The solver is available as a library module and can be loaded with a query

:- use_module(library(clpfd)).

The solver contains predicates for checking the consistency and entailment of finite domain constraints, as well as solving for solution values for your problem variables.

In the context of this constraint solver, a finite domain is a subset of small integers, and a finite domain constraint denotes a relation over a tuple of small integers. Hence, only small integers and unbound variables are allowed in finite domain constraints.

All domain variables, i.e. variables that occur as
arguments to finite domain constraints get associated with a
finite domain, either explicitly declared by the program, or
implicitly imposed by the constraint solver. Temporarily, the domain of
a variable may actually be infinite, if it does not have a finite
lower or upper bound. If during the computation a variable receives a
new lower or upper bound that cannot be represented as a small
integer, an overflow condition is issued. This is expressed as silent
failure or as a representation error, subject to the `overflow`

option of `fd_flag/3`

.

The domain of all variables gets narrower and narrower as more constraints are added. If a domain becomes empty, the accumulated constraints are unsatisfiable, and the current computation branch fails. At the end of a successful computation, all domains have usually become singletons, i.e. the domain variables have become assigned.

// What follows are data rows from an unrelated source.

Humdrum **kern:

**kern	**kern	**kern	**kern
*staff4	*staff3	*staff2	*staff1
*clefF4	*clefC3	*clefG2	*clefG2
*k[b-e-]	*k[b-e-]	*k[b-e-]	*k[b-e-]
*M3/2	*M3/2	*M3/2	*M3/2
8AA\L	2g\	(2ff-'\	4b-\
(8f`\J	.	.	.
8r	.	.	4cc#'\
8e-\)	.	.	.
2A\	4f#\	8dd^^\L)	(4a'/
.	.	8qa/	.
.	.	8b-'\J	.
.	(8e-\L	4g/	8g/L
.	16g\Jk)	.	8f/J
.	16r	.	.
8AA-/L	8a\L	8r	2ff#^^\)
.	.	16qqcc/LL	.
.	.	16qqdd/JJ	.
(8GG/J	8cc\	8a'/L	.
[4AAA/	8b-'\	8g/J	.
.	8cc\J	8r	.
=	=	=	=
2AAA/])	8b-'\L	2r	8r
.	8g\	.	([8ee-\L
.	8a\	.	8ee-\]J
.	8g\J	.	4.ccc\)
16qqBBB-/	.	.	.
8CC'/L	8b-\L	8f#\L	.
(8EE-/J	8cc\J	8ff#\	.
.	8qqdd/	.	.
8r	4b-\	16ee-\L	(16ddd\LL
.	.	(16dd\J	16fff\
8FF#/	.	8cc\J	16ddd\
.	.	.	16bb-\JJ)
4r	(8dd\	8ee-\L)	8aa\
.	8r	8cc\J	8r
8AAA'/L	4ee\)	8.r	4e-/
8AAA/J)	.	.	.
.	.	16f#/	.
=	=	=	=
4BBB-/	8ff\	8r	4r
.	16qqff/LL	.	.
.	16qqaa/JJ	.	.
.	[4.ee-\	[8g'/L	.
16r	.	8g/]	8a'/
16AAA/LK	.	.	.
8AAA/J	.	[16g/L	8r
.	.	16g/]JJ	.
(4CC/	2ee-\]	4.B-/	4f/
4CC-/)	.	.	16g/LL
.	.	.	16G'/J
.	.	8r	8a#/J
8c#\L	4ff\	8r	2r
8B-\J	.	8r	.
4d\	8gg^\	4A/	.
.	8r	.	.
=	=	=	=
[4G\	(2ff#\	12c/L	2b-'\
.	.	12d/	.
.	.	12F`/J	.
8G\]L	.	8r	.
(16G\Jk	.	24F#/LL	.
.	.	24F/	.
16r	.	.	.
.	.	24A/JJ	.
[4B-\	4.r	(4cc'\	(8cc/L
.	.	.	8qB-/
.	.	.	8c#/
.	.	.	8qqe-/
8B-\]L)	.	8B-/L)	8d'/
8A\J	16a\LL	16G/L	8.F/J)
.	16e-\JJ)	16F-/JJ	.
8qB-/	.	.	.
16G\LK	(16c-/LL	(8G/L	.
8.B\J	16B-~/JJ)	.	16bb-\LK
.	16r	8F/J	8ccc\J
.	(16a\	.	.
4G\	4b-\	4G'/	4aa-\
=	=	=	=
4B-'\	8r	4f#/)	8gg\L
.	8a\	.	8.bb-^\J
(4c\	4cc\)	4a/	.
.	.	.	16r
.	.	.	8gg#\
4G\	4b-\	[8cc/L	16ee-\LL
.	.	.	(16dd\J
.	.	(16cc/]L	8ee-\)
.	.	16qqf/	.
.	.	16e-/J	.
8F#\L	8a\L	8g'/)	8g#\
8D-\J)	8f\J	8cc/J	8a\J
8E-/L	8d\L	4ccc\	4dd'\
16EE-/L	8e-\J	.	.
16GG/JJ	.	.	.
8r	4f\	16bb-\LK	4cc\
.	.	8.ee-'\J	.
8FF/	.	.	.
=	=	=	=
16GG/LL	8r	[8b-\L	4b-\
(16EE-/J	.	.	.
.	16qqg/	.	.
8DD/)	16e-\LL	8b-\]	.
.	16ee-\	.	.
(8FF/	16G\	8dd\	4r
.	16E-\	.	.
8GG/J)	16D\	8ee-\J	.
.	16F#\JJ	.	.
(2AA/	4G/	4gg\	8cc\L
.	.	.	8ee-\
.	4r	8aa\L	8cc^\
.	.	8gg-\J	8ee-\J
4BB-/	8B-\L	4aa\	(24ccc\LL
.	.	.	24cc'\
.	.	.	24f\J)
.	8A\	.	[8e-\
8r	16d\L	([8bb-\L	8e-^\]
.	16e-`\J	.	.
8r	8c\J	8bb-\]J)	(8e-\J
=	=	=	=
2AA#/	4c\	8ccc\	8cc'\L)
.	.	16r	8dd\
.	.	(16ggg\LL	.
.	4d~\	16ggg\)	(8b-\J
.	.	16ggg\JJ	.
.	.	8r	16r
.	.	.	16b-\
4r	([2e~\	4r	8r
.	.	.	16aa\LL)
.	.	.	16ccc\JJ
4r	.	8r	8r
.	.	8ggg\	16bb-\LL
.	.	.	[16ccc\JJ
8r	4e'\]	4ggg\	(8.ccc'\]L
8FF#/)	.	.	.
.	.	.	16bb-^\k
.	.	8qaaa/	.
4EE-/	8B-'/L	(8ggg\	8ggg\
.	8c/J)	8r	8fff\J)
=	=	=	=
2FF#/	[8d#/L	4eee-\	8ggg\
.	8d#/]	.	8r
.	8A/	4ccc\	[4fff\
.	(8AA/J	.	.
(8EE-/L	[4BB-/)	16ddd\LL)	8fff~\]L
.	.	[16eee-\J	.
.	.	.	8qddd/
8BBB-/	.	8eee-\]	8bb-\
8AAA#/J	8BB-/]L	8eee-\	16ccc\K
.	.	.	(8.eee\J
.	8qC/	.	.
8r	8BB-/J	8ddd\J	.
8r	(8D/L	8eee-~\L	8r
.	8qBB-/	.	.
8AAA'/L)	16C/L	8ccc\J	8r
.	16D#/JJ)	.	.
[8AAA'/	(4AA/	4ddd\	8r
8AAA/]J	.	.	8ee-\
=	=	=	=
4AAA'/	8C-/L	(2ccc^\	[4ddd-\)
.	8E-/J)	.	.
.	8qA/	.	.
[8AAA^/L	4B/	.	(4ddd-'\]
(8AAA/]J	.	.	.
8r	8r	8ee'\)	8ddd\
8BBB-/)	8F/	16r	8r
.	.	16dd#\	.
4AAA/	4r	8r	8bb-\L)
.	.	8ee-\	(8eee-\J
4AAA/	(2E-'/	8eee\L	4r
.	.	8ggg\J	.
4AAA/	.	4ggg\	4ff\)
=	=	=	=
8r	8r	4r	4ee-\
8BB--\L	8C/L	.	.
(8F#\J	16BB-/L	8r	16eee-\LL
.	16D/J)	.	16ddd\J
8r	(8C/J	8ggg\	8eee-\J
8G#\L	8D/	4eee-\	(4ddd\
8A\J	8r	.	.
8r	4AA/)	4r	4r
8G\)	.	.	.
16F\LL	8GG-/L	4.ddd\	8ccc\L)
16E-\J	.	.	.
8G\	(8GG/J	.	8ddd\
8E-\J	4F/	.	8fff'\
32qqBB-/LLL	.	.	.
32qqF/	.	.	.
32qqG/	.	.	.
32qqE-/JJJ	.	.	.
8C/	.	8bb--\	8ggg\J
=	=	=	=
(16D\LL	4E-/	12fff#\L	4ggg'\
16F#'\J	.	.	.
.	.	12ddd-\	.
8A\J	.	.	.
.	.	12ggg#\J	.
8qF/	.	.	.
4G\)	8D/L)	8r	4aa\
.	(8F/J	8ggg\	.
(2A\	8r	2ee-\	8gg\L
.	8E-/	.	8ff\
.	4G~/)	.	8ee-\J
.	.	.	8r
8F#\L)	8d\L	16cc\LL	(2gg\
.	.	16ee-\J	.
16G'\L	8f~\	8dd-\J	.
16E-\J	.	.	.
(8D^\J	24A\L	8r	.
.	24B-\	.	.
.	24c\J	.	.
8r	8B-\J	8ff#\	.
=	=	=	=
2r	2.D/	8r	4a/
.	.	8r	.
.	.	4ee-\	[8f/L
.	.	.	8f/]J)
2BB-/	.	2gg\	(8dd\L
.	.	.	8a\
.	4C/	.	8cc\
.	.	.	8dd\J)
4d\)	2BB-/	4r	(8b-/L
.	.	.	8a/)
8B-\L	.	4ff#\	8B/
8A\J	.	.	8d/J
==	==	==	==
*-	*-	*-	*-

The domains do not become singletons automatically. Usually, it takes some amount of search to find an assignment that satisfies all constraints. It is the programmer's responsibility to do so. If some domain variables are left unassigned in a computation, the garbage collector will preserve all constraint data that is attached to them.

**Please note**: the behavior of the predicates `assert/1`

, `findall/3`

,
`raise_exception/1`

and friends is undefined on non-ground terms
containing domain variables. If you need to apply these operations to a
term containing domain variables, `fd_copy_term/3`

may be used to
decompose the term into a template and a symbolic representation of the
relevant constraints.

The heart of the constraint solver is a scheduler for indexicals [Van Hentenryck et al. 92] and global constraints. Both entities act as coroutines performing incremental constraint solving or entailment checking. They wake up by changes in the domains of its arguments. All constraints provided by this package are implemented as indexicals or global constraints. New constraints can be defined by the user.

Indexicals are reactive functional rules, which take part in the solver's basic constraint solving algorithm, whereas each global constraint is associated with its particular constraint solving algorithm. The solver maintains two scheduling queues, giving priority to the queue of indexicals.

The feasibility of integrating the indexical approach with a Prolog based on the WAM was clearly demonstrated by Diaz's clp(FD) implementation [Diaz & Codognet 93], one of the fastest finite domains solvers around.